"Não foi esfaqueada? Então foi um casamento normal", diz juiz em sentença
Uma conversa anexada a uma sentença de um processo de divórcio gerou indignação em Joinville (SC), a 182 km de distância de Florianópolis. O material expõe uma troca de mensagens do juiz Gustavo Schwingel, da 1ª Vara da Família da cidade, com uma assessora, que não teve o nome revelado.
"São aborrecimentos. Separação é triste. Casamento é feliz. E vice-versa! É a vida. Não foi espancada. Não foi estuprada. Não foi morta. Não foi esfaqueada? (risos da assessora) Então foi um casamento normal. Sofreu psicologicamente?", disse o magistrado, sendo interrompido pela assessoria que observa que iria fazer um quadro com as frases.

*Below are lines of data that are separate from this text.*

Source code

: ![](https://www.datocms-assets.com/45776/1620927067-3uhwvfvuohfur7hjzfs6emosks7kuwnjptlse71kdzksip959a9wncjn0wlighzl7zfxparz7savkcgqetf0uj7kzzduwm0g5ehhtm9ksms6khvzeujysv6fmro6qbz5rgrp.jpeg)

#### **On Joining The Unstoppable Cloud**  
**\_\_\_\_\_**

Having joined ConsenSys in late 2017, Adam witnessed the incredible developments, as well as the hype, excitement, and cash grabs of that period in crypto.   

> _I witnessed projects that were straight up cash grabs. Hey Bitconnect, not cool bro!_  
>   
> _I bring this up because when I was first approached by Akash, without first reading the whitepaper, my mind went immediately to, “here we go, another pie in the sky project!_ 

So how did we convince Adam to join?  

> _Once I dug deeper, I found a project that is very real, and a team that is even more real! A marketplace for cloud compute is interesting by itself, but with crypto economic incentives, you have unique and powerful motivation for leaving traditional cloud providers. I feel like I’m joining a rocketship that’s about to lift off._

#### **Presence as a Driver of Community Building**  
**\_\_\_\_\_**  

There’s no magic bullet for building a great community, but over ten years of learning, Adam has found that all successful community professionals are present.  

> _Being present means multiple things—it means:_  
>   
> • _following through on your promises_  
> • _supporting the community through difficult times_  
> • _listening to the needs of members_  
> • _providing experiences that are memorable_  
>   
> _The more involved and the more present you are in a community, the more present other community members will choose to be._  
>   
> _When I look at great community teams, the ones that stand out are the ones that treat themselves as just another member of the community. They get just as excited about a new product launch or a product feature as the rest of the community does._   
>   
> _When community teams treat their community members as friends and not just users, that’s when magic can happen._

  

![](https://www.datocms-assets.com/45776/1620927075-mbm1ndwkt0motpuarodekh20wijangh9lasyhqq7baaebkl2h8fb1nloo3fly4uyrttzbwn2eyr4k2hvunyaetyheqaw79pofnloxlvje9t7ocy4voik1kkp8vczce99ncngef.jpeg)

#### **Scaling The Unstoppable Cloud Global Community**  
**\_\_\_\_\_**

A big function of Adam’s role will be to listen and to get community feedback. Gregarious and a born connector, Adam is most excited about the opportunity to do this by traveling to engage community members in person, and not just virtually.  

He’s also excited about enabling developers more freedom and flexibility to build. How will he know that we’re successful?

"Todos passam por isso por conta da natureza do evento em si, sem que isso configure ato ilícito e dano moral ressarcível. Bota (o quadro com as frases) no fundo da sala da audiência", complementa o magistrado. Questionado pela presidente da subseção da OAB de Joinville, Maria de Lourdes Zimath, sobre a mensagem, Schwingel alegou que houve um "equívoco" com a inclusão de "uma minuta/rascunho" no processo.
A troca de mensagens ocorreu em 25 de março e ganhou repercussão após ser compartilhada pelo advogado Cristiano Alves Garcia, que defende a mulher no processo de divórcio, em sessão da OAB (Ordem dos Advogados do Brasil) de Santa Catarina na última sexta-feira (16).

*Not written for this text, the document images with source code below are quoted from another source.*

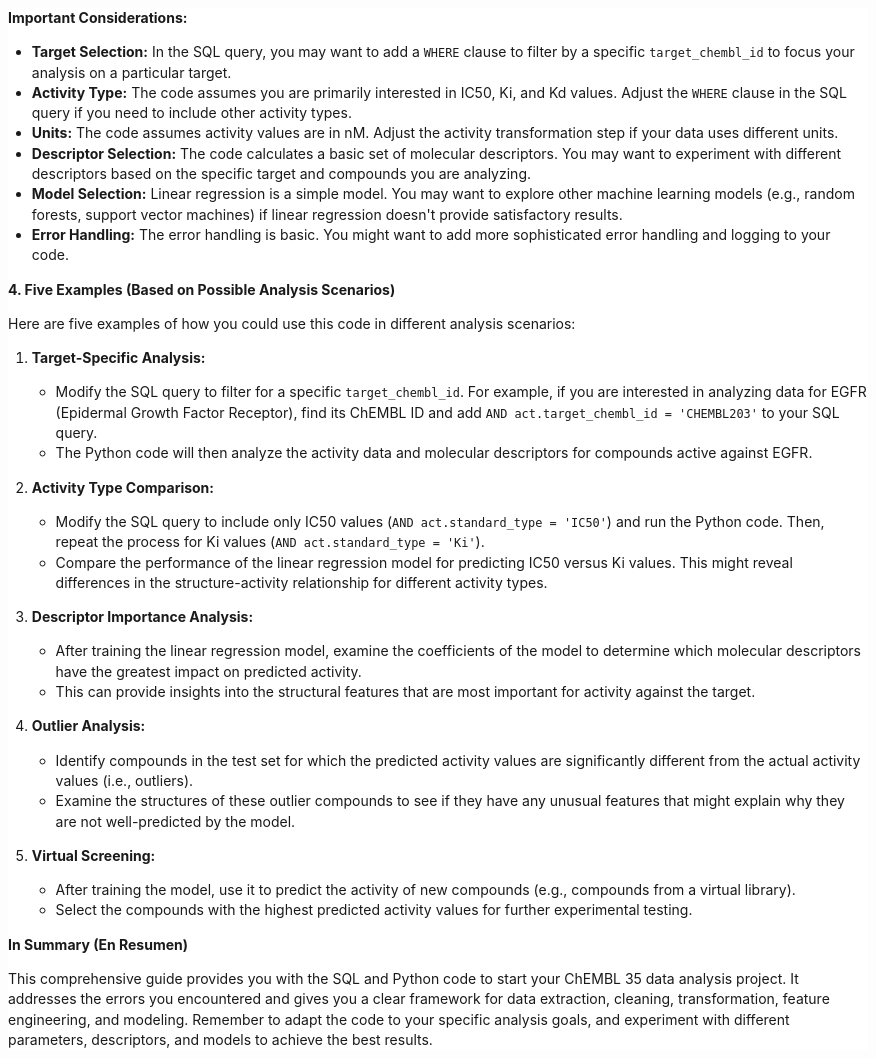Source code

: 
**Important Considerations:**

*   **Target Selection:**  In the SQL query, you may want to add a `WHERE` clause to filter by a specific `target_chembl_id` to focus your analysis on a particular target.
*   **Activity Type:**  The code assumes you are primarily interested in IC50, Ki, and Kd values.  Adjust the `WHERE` clause in the SQL query if you need to include other activity types.
*   **Units:**  The code assumes activity values are in nM.  Adjust the activity transformation step if your data uses different units.
*   **Descriptor Selection:**  The code calculates a basic set of molecular descriptors.  You may want to experiment with different descriptors based on the specific target and compounds you are analyzing.
*   **Model Selection:**  Linear regression is a simple model.  You may want to explore other machine learning models (e.g., random forests, support vector machines) if linear regression doesn't provide satisfactory results.
*   **Error Handling:** The error handling is basic.  You might want to add more sophisticated error handling and logging to your code.

**4. Five Examples (Based on Possible Analysis Scenarios)**

Here are five examples of how you could use this code in different analysis scenarios:

1.  **Target-Specific Analysis:**
    *   Modify the SQL query to filter for a specific `target_chembl_id`. For example, if you are interested in analyzing data for EGFR (Epidermal Growth Factor Receptor), find its ChEMBL ID and add `AND act.target_chembl_id = 'CHEMBL203'` to your SQL query.
    *   The Python code will then analyze the activity data and molecular descriptors for compounds active against EGFR.

2.  **Activity Type Comparison:**
    *   Modify the SQL query to include only IC50 values (`AND act.standard_type = 'IC50'`) and run the Python code. Then, repeat the process for Ki values (`AND act.standard_type = 'Ki'`).
    *   Compare the performance of the linear regression model for predicting IC50 versus Ki values. This might reveal differences in the structure-activity relationship for different activity types.

3.  **Descriptor Importance Analysis:**
    *   After training the linear regression model, examine the coefficients of the model to determine which molecular descriptors have the greatest impact on predicted activity.
    *   This can provide insights into the structural features that are most important for activity against the target.

4.  **Outlier Analysis:**
    *   Identify compounds in the test set for which the predicted activity values are significantly different from the actual activity values (i.e., outliers).
    *   Examine the structures of these outlier compounds to see if they have any unusual features that might explain why they are not well-predicted by the model.

5.  **Virtual Screening:**
    *   After training the model, use it to predict the activity of new compounds (e.g., compounds from a virtual library).
    *   Select the compounds with the highest predicted activity values for further experimental testing.

**In Summary (En Resumen)**

This comprehensive guide provides you with the SQL and Python code to start your ChEMBL 35 data analysis project. It addresses the errors you encountered and gives you a clear framework for data extraction, cleaning, transformation, feature engineering, and modeling.  Remember to adapt the code to your specific analysis goals, and experiment with different parameters, descriptors, and models to achieve the best results.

Garcia acredita que as mensagens foram colocadas para embasar a sentença, mas o trecho acabou sendo esquecido e vindo a público ao ser colocado no sistema do TJ-SC (Tribunal de Justiça de Santa Catarina). O processo de divórcio corre em segredo de justiça, segundo o advogado.
"A conversa é chocante, assustadora, expõe as convicções do magistrado em relação à situação de uma mulher que está vivenciando o estresse do divórcio litigioso, com deboche, ironia. Ele é magistrado da Vara da Família, sujeitam-se a ele milhares de processos, um magistrado tratar dessa forma sentimento dessa pessoa é um absurdo", salienta o advogado ao UOL.
Em 5 de abril, a presidente da subseção da OAB de Joinville, Maria de Lourdes Zimath, solicitou esclarecimentos ao magistrado. Na última quinta-feira (15), Schwingel respondeu e disse que houve um "equívoco de movimentação no sistema e-proc uma minuta/rascunho foi publicada nos autos".
"Constatada a situação, houve sua exclusão dos autos e em seguida foi proferida a sentença propriamente dita com os requisitos e observâncias legais. A matéria concernente ao rascunho equivocadamente lançado aos autos foi objeto de um contato direto com o representante da parte tão logo o fato foi constatado", complementou o magistrado.
Na sequência, ele disse que as medidas administrativas e pessoais foram tomadas para a "melhoria na prestação jurisdicional".
Corregedoria apura conduta do juiz; servidora é exonerada
Em nota, o TJ-SC informou que a servidora pediu a exoneração do cargo e que a CGJ (Corregedoria-Geral da Justiça) determinou a instauração de procedimento para apurar os fatos em relação ao magistrado. O tribunal disse que a conversa era um "documento interno" que foi "equivocadamente publicizado nos autos".
A presidência do TJ-SC também vai instaurar procedimento disciplinar para investigar a servidora. "Providências no âmbito da unidade judiciária também já foram adotadas para evitar a reiteração do ocorrido", complementou o órgão.
"Importante destacar que, após a correção necessária, a sentença foi lançada nos autos do processo com seus próprios fundamentos. Eventual descontentamento em relação a esta situação pode e deve ser levado aos órgãos competentes para apuração", salientou o tribunal.